==== Reading passage

Note: If no name is circled when more than one name is listed, the number will be considered to be that of the first name listed.
Secure Your Tax Records From Identity Theft
Identity theft occurs when someone uses your personal information such as your name, SSN, or other identifying information, without your permission, to commit fraud or other crimes. An identity thief may use your SSN to get a job or may file a tax return using your SSN to receive a refund.
To reduce your risk:
• Protect your SSN,
• Ensure your employer is protecting your SSN, and
• Be careful when choosing a tax preparer.
If your tax records are affected by identity theft and you receive a notice from the IRS, respond right away to the name and phone number printed on the IRS notice or letter.
If your tax records are not currently affected by identity theft but you think you are at risk due to a lost or stolen purse or wallet, questionable credit card activity or credit report, contact the IRS Identity Theft Hotline at 1-800-908-4490 or submit Form 14039.
For more information, see Pub. 5027, Identity Theft Information for Taxpayers.
Victims of identity theft who are experiencing economic harm or a systemic problem, or are seeking help in resolving tax problems that have not been resolved through normal channels, may be eligible for Taxpayer Advocate Service (TAS) assistance. You can reach TAS by calling the TAS toll-free case intake line at 1-877-777-4778 or TTY/TDD 1-800-829-4059.
Protect yourself from suspicious emails or phishing schemes. Phishing is the creation and use of email and websites designed to mimic legitimate business emails and websites. The most common act is sending an email to a user falsely claiming to be an established legitimate enterprise in an attempt to scam the user into surrendering private information that will be used for identity theft.
The IRS does not initiate contacts with taxpayers via emails. Also, the IRS does not request personal detailed information through email or ask taxpayers for the PIN numbers, passwords, or similar secret access information for their credit card, bank, or other financial accounts.

========

■ Problem 1 ■
In the identity theft text, which form can a person submit as an alternative to calling the IRS Identity Theft Hotline?
■ Problem 2 ■
List every phone number given in the identity theft text.
■ Problem 3 ■
Please copy the identity theft text word for word, from "Note: If no" to "a tax preparer.".

==== Data extract

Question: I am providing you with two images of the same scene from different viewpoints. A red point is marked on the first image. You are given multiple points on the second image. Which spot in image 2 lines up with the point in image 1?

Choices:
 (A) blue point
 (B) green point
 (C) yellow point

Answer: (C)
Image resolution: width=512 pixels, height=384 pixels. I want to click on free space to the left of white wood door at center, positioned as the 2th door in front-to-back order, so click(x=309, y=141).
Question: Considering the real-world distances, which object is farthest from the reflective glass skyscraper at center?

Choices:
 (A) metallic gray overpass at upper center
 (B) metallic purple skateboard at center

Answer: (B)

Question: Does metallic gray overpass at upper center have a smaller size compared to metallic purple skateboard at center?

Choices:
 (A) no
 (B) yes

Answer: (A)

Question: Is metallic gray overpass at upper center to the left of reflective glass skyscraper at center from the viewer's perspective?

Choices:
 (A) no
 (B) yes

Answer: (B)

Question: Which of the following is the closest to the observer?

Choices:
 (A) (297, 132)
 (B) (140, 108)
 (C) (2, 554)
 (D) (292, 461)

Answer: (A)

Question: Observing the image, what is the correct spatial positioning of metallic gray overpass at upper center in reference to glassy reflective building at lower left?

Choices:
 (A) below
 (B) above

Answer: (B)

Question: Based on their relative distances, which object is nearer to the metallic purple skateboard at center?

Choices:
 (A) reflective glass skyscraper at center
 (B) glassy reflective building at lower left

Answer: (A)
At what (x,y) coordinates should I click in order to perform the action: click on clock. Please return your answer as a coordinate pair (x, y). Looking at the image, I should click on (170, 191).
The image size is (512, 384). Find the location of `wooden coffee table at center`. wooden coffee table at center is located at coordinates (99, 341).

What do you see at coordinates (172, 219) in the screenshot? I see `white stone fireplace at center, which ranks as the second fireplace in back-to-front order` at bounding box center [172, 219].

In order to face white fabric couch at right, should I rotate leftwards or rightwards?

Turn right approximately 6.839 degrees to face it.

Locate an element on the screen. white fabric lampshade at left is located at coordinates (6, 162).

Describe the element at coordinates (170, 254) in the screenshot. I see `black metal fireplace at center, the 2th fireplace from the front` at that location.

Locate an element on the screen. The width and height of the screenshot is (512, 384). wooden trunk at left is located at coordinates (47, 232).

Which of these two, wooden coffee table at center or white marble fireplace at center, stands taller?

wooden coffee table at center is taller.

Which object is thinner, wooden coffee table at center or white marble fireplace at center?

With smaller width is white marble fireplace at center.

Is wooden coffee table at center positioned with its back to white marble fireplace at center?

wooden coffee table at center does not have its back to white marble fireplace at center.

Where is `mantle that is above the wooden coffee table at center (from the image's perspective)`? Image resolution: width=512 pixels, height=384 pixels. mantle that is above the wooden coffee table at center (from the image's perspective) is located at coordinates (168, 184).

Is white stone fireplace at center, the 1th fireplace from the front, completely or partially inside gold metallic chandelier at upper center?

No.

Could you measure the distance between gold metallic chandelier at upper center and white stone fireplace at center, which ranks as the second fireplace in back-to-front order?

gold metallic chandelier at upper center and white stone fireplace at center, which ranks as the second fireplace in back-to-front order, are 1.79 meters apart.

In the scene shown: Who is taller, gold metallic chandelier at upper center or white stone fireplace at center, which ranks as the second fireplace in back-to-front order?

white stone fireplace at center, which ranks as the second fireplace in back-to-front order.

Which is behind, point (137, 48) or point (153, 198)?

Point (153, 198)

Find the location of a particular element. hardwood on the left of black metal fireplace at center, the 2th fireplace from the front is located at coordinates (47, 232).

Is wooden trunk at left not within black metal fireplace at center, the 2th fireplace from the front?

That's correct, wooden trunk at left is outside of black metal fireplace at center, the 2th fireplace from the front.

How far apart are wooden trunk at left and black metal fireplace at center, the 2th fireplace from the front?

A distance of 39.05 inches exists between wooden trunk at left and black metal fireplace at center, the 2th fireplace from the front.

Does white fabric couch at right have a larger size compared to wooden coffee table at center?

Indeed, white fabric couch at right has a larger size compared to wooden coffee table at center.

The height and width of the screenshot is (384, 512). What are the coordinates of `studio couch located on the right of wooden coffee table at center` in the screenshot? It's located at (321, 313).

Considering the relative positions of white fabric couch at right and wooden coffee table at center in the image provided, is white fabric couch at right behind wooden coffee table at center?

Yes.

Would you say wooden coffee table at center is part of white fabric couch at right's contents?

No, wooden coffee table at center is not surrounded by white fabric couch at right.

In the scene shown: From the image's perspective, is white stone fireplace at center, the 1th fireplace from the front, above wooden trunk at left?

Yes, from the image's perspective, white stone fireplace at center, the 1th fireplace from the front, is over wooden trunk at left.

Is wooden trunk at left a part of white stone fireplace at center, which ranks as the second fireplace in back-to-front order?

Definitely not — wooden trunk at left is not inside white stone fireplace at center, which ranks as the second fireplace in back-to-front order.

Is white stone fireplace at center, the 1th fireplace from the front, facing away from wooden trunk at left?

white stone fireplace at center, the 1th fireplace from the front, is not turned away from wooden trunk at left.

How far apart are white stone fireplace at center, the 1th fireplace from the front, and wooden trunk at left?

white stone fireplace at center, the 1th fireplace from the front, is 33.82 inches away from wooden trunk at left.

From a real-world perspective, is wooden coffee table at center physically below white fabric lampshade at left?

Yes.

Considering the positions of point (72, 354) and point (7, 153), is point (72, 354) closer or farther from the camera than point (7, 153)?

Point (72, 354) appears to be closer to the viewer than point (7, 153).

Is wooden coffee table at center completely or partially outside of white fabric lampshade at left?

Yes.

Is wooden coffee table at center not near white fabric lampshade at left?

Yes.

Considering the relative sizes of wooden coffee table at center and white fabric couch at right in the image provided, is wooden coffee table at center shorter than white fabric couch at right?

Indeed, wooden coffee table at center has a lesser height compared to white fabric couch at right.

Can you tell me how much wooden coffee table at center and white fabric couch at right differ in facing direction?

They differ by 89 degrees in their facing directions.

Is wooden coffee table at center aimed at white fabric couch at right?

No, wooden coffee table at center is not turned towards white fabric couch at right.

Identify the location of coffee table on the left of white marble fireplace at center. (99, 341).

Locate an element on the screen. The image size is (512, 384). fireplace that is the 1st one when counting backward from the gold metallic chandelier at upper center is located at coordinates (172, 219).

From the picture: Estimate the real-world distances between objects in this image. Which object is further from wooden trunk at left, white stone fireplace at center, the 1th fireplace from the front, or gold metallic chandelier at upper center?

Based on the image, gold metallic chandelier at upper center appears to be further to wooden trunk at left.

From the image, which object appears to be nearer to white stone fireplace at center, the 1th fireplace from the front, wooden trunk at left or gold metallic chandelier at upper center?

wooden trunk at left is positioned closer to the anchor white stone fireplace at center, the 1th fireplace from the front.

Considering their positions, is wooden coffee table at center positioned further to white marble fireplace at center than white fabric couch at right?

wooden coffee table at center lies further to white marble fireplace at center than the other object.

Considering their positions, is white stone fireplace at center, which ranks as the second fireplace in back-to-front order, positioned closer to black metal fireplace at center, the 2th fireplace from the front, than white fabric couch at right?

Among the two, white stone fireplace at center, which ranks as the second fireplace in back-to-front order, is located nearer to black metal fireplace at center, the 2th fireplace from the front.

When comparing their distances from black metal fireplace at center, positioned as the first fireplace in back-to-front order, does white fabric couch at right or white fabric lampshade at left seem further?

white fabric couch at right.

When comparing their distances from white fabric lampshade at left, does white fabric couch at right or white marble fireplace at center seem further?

========

■ Expected output 1 ■
Form 14039

■ Expected output 2 ■
1-800-908-4490
1-877-777-4778
1-800-829-4059

■ Expected output 3 ■
Note: If no name is circled when more than one name is listed, the number will be considered to be that of the first name listed.
Secure Your Tax Records From Identity Theft
Identity theft occurs when someone uses your personal information such as your name, SSN, or other identifying information, without your permission, to commit fraud or other crimes. An identity thief may use your SSN to get a job or may file a tax return using your SSN to receive a refund.
To reduce your risk:
• Protect your SSN,
• Ensure your employer is protecting your SSN, and
• Be careful when choosing a tax preparer.